What is the probability of flipping a head or a tail? Those events are are "parts" of the same "whole" probability, so you can sum them. It gets more complicated with independent events. If you flip a coin and throw a dice at the same time, what is the probability of getting a head and roll six pips at the same time? Think of it: there are two possible outcomes of a coin and six possible outcomes of a dice, so there are $2 \times 6$ possibilities and if flipping a head has a probability of $1/2$ and rolling six pips has a probability of $1/6$, then the probability of getting both is simply $1/2 \times 1/6$, or

$$ P(A \cap B) = P(A) \times P(B) $$

Now, Bernoulli distribution tells you what is the probability of a certain event $x \in \{0, 1\}$, such as single coin flip, from this distribution described by parameter $p$, where probability of flipping a head is $P(X = 1) = p$ and probability of getting a tail is $P(X = 0) = 1 - p$. The probability mass function can be described as

$$ f(x; p) = p^x (1 - p) ^ {(1 - x)} $$

now notice that $x$ can be either $1$ or $0$, so if you put those values into the formula you get the same probabilities for $x = 0$ or $x = 1$.

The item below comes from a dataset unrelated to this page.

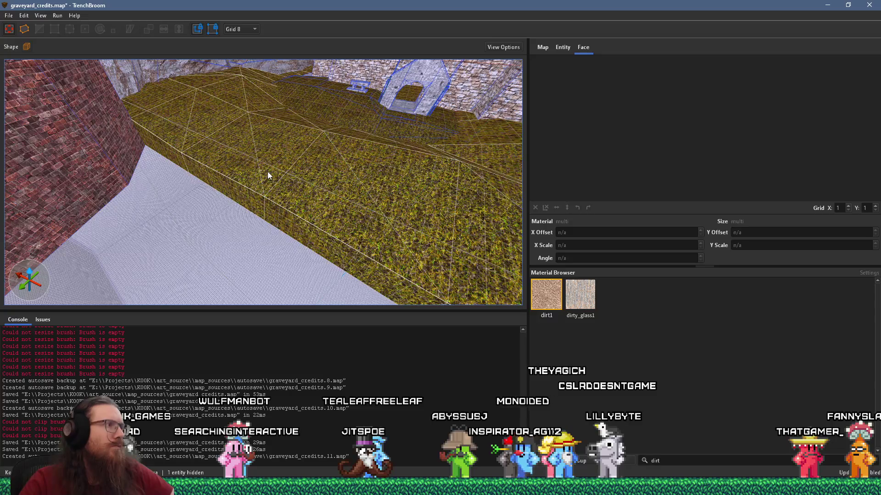
left_click(247, 162, "ctrl")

From your question it seems however that you are talking about Binomial distribution, where there is $n$ "Bernoulli trials", i.e. $n$ coin flips, and so you can get $k$ successes (e.g. heads). The probability mass function is

$$ f(k; n, p) = {n \choose k} p^k (1 - p) ^ {n - k} $$

You can read it as follows: probability of a single success in Bernoulli trial is $p$ so for $k$ independent successes it is $p \times p \times ...$ repeated $k$ times or simply $p ^ k$. Probability of failure is $1-p$ and it can occur only $n-k$ times since there is $n$ flips and $k$ is already "occupied" by successes, so $(1-p)^{(n-k)}$. Now the scary part of $n \choose k$ - it is simply a number of possible combinations on how you can draw $k$ elements out of $n$. So while there is $n \choose k$ possible ways on how you can flip heads $k$ times out of $n$ flips with probability $p$ and get $n-k$ times tails with $1-p$ probability in the same series of flips. If you think of it it makes perfect sens.